* begin Data supplied *
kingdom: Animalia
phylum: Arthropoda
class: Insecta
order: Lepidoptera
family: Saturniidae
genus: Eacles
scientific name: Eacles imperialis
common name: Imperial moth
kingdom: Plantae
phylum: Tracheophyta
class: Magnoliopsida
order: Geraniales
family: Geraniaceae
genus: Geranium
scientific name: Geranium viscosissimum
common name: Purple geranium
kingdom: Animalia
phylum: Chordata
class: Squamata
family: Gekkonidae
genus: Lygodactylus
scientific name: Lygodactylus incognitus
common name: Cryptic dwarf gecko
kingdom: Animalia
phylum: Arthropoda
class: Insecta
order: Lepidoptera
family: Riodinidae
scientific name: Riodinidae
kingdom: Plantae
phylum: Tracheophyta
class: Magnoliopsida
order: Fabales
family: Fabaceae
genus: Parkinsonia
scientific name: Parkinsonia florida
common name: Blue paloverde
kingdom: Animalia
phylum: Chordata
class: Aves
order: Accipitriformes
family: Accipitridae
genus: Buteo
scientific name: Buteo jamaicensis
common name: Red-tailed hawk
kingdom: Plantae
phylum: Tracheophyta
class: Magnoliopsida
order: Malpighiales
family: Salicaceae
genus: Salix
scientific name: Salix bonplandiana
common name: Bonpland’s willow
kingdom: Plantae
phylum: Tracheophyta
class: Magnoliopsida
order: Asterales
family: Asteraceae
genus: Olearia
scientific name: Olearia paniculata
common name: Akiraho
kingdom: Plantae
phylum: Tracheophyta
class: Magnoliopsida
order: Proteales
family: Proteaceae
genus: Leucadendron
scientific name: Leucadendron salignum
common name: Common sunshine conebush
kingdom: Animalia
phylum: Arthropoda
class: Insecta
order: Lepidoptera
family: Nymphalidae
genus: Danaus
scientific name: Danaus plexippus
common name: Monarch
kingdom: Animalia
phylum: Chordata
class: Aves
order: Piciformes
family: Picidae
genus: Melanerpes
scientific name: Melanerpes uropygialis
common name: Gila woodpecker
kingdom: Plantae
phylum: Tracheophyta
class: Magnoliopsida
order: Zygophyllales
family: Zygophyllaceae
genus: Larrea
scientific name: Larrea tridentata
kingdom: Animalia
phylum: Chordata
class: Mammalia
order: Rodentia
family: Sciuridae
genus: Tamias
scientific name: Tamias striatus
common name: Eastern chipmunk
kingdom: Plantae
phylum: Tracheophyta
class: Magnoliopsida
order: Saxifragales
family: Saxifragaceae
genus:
* end Data supplied *
Given request: Copy the data word for word, from its first line through the line containing "genus: Larrea", with both of those lines included.

Exercise response:
kingdom: Animalia
phylum: Arthropoda
class: Insecta
order: Lepidoptera
family: Saturniidae
genus: Eacles
scientific name: Eacles imperialis
common name: Imperial moth
kingdom: Plantae
phylum: Tracheophyta
class: Magnoliopsida
order: Geraniales
family: Geraniaceae
genus: Geranium
scientific name: Geranium viscosissimum
common name: Purple geranium
kingdom: Animalia
phylum: Chordata
class: Squamata
family: Gekkonidae
genus: Lygodactylus
scientific name: Lygodactylus incognitus
common name: Cryptic dwarf gecko
kingdom: Animalia
phylum: Arthropoda
class: Insecta
order: Lepidoptera
family: Riodinidae
scientific name: Riodinidae
kingdom: Plantae
phylum: Tracheophyta
class: Magnoliopsida
order: Fabales
family: Fabaceae
genus: Parkinsonia
scientific name: Parkinsonia florida
common name: Blue paloverde
kingdom: Animalia
phylum: Chordata
class: Aves
order: Accipitriformes
family: Accipitridae
genus: Buteo
scientific name: Buteo jamaicensis
common name: Red-tailed hawk
kingdom: Plantae
phylum: Tracheophyta
class: Magnoliopsida
order: Malpighiales
family: Salicaceae
genus: Salix
scientific name: Salix bonplandiana
common name: Bonpland’s willow
kingdom: Plantae
phylum: Tracheophyta
class: Magnoliopsida
order: Asterales
family: Asteraceae
genus: Olearia
scientific name: Olearia paniculata
common name: Akiraho
kingdom: Plantae
phylum: Tracheophyta
class: Magnoliopsida
order: Proteales
family: Proteaceae
genus: Leucadendron
scientific name: Leucadendron salignum
common name: Common sunshine conebush
kingdom: Animalia
phylum: Arthropoda
class: Insecta
order: Lepidoptera
family: Nymphalidae
genus: Danaus
scientific name: Danaus plexippus
common name: Monarch
kingdom: Animalia
phylum: Chordata
class: Aves
order: Piciformes
family: Picidae
genus: Melanerpes
scientific name: Melanerpes uropygialis
common name: Gila woodpecker
kingdom: Plantae
phylum: Tracheophyta
class: Magnoliopsida
order: Zygophyllales
family: Zygophyllaceae
genus: Larrea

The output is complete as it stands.